==== Document passage
Hit 50mph on the road bike before but to be honest I was making chocolate buttons !! I've also hit 42mph on my deceased fixed gear and that was a very scary time indeed and never has been repeated !! not a good idea with only a front brake and leg breaking on the rear !!


----------



## ColinJ (27 Jul 2019)

Super fast downhill on fixed - no thanks! I have cycled down local descents with riders who were on ~72 inch fixed and was scared (and impressed!) by their cadence. I reckon they were doing close to *200* rpm!


----------



## Dogtrousers (27 Jul 2019)

ColinJ said:


> Well, yes - I should have been clearer... There are certainly descents round here that I wouldn't want to do even 30 km/hr on!
> 
> I was talking about long, straight descents of moderate gradient on quiet roads with clear line of sight, a good surface, no junctions for other traffic to emerge from, walls to stop livestock/rabbits etc. suddenly appearing in the road; basically, no reason to worry.


Do they exist?


----------



## Sharky (27 Jul 2019)

ColinJ said:


> Super fast downhill on fixed - no thanks! I have cycled down local descents with riders who were on ~72 inch fixed and was scared (and impressed!) by their cadence. I reckon they were doing close to *200* rpm!


Did clock 44mph on fixed once. It was at the "ski-slope" start on the Q10/19 (Tonbridge) 10 course. Very scary and I was bouncing al over the place. But I was on a 95" gear and "bikecalc" tells me it was 159 rpm. In spite of the fast start, I only did a very modest time at the finish.


----------



## ColinJ (27 Jul 2019)

Dogtrousers said:


> Do they exist?


Oh yes!

Here's one local example - the 'Long Causeway' towards Burnley from the Windfarm at Kebs Rd. 











The Burnley end does require caution because of steep gradients and bends but the section shown is 2 km in length, almost straight, has an average gradient of only about 3.5%, and is largely walled off. As the Streetview image shows, you get a very good view of what is coming. The only real potential hazards are a couple of dips which could hide small oncoming vehicles. If you look ahead you can see them going into the dips. Avoid rush hour traffic and it is a lovely road. (People use the road as a more pleasant and faster commuting alternative to the A646 below.)


----------



## ColinJ (27 Jul 2019)

PS Yes, a rabbit could suddenly emerge from the roadside long grass ahead of you - if so, bunnyhop it!


----------



## Milo (27 Jul 2019)

About 50 somewhere near Dartmoor on a loaded tourer. Struggle to hit much more than 40 on anything round here.


----------



## Ian H (27 Jul 2019)

Dogtrousers said:


> You lose nothing by braking.


Apart from wear & tear of components and momentum for the next uphill.

I have never managed to quite exceed 60mph, but I have exceeded 200rpm on fixed (in my younger days). 150rpm is about my limit these days without getting untidy.


----------



## Dogtrousers (27 Jul 2019)
========
==== Extracted material
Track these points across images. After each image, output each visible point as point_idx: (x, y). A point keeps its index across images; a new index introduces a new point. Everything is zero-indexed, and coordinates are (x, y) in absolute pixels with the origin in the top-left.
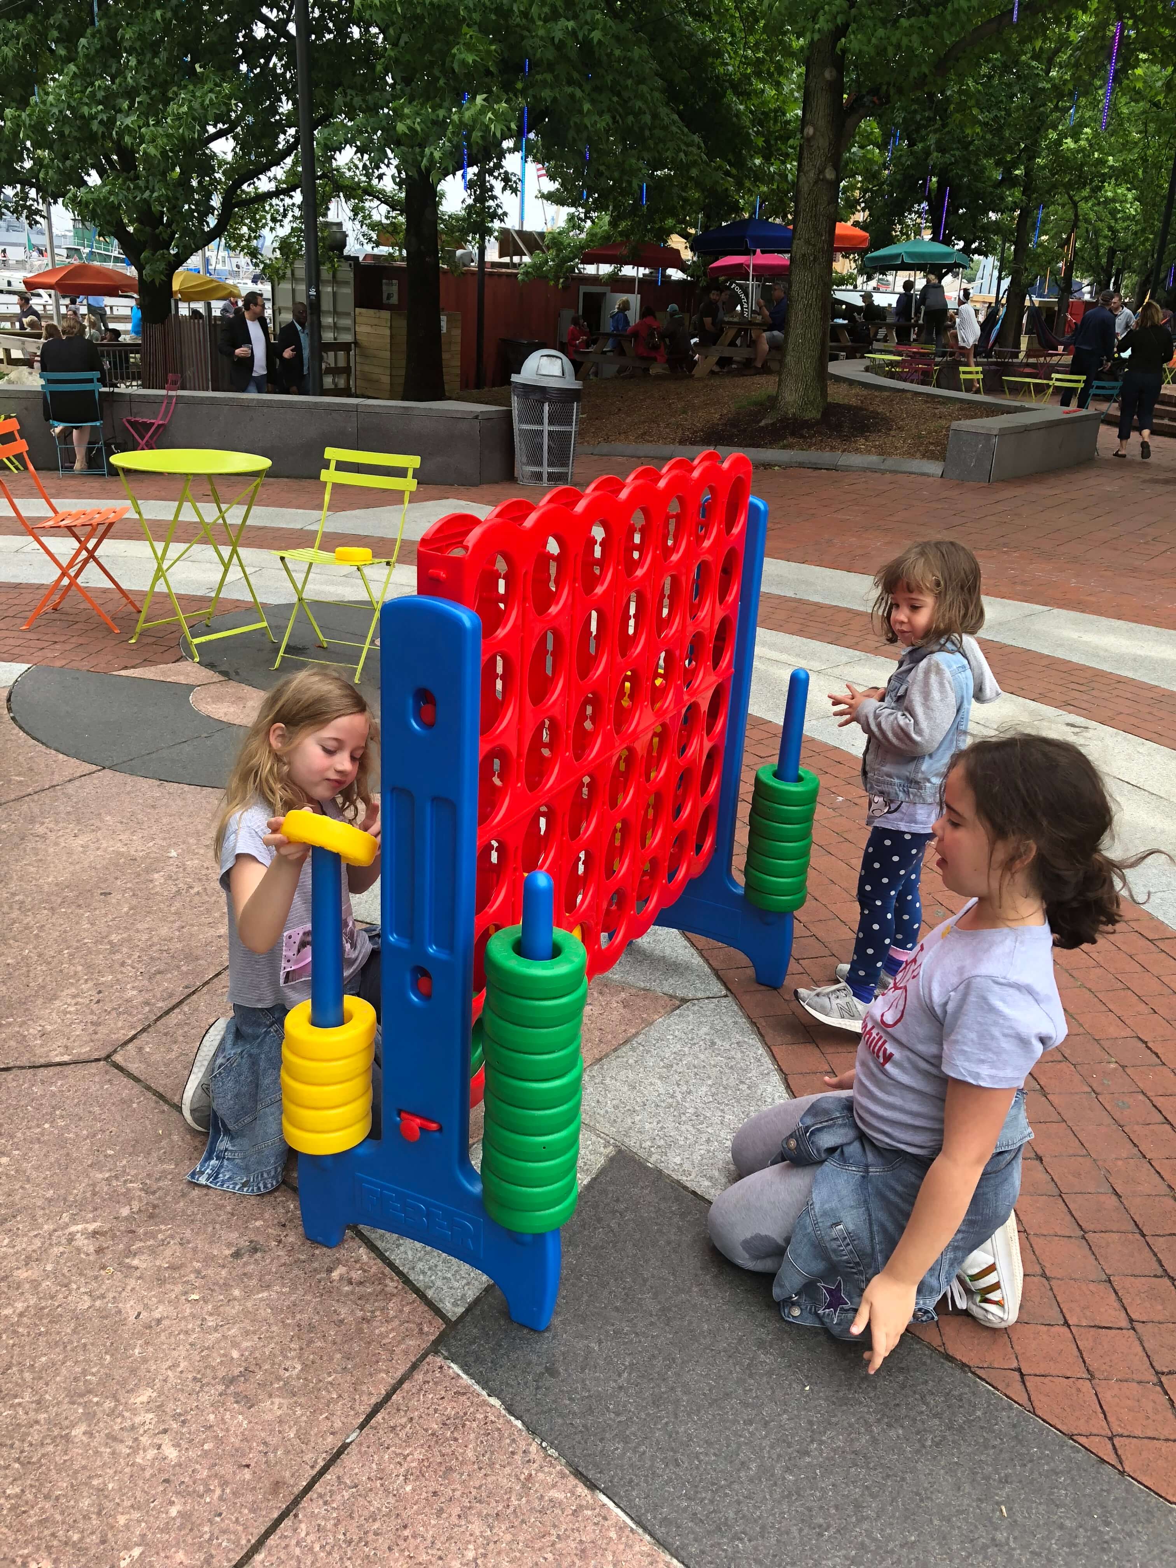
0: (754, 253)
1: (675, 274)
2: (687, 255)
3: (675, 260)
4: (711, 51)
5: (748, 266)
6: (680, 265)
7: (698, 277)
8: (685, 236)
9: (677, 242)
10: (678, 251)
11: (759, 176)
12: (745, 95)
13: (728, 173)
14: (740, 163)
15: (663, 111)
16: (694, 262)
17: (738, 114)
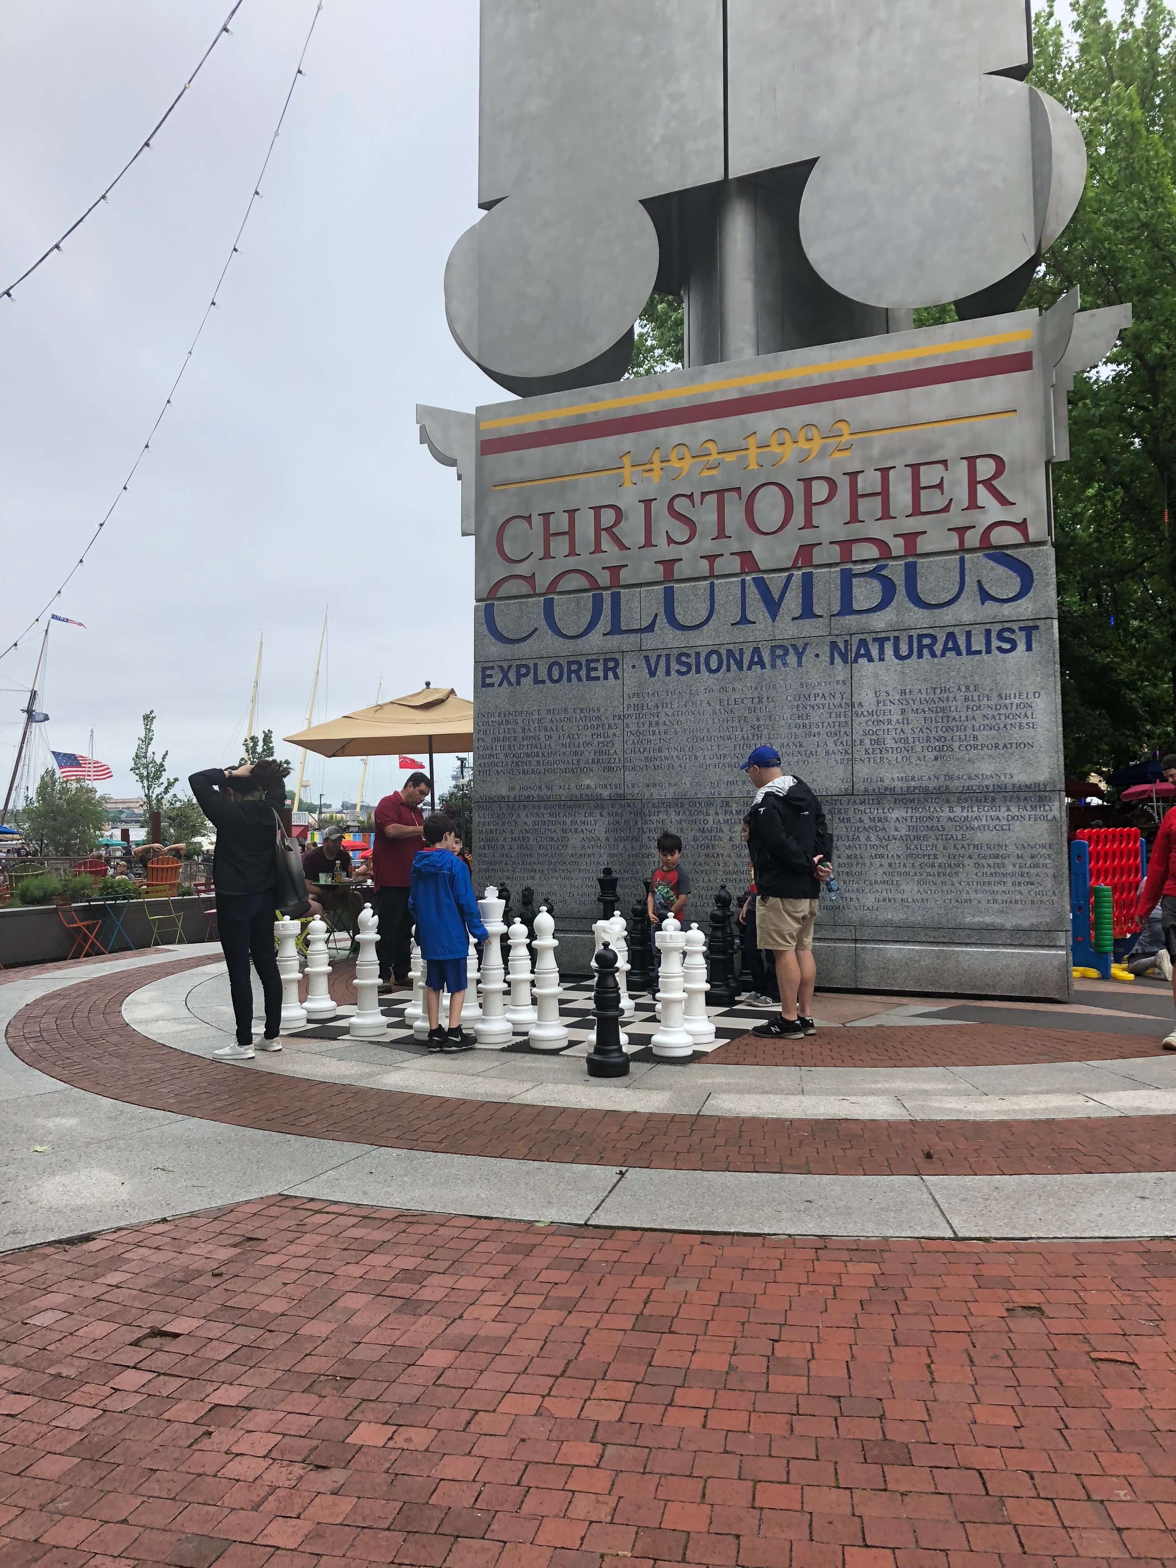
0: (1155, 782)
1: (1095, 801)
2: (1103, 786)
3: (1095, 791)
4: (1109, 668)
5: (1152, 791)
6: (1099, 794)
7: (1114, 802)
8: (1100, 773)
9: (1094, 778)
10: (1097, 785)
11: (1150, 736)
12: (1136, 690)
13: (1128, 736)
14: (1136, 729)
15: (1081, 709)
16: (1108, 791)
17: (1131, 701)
========
Task to complete: Write the next part of the forum thread about fast downhill cycling, picking up after its last line. The rows aren't needed for this.

Exercise answer:
Ian H said:


> Apart from wear & tear of components and momentum for the next uphill.


Hmm by braking a bit less I'm sure I could indeed save money on brake pads. Possibly as much as several pence per 100 miles.

As for momentum. It might be important to people who race. It makes no difference to me. All the kinetic energy you carry into a hill is dissipated in the first few metres. Try freewheeling uphill.


----------



## Ian H (27 Jul 2019)

Dogtrousers said:


> All the kinetic energy you carry into a hill is dissipated in the first few metres. Try freewheeling uphill.


It does depend on your speed. A series of ups & downs can often be negotiated with minimum energy by utilising gravity to its maximum effect. I have some small experience of this.


----------



## Dogtrousers (27 Jul 2019)

Ian H said:


> It does depend on your speed. A series of ups & downs can often be negotiated with minimum energy by utilising gravity to its maximum effect. I have some small experience of this.


Yebbut Colin's talking about long straight downhills.

I don't feel any moral imperative to stay off the brakes. Costs me nothing apart from a bit of rubber.


----------



## ColinJ (27 Jul 2019)

Dogtrousers said:


> Yebbut Colin's talking about long straight downhills.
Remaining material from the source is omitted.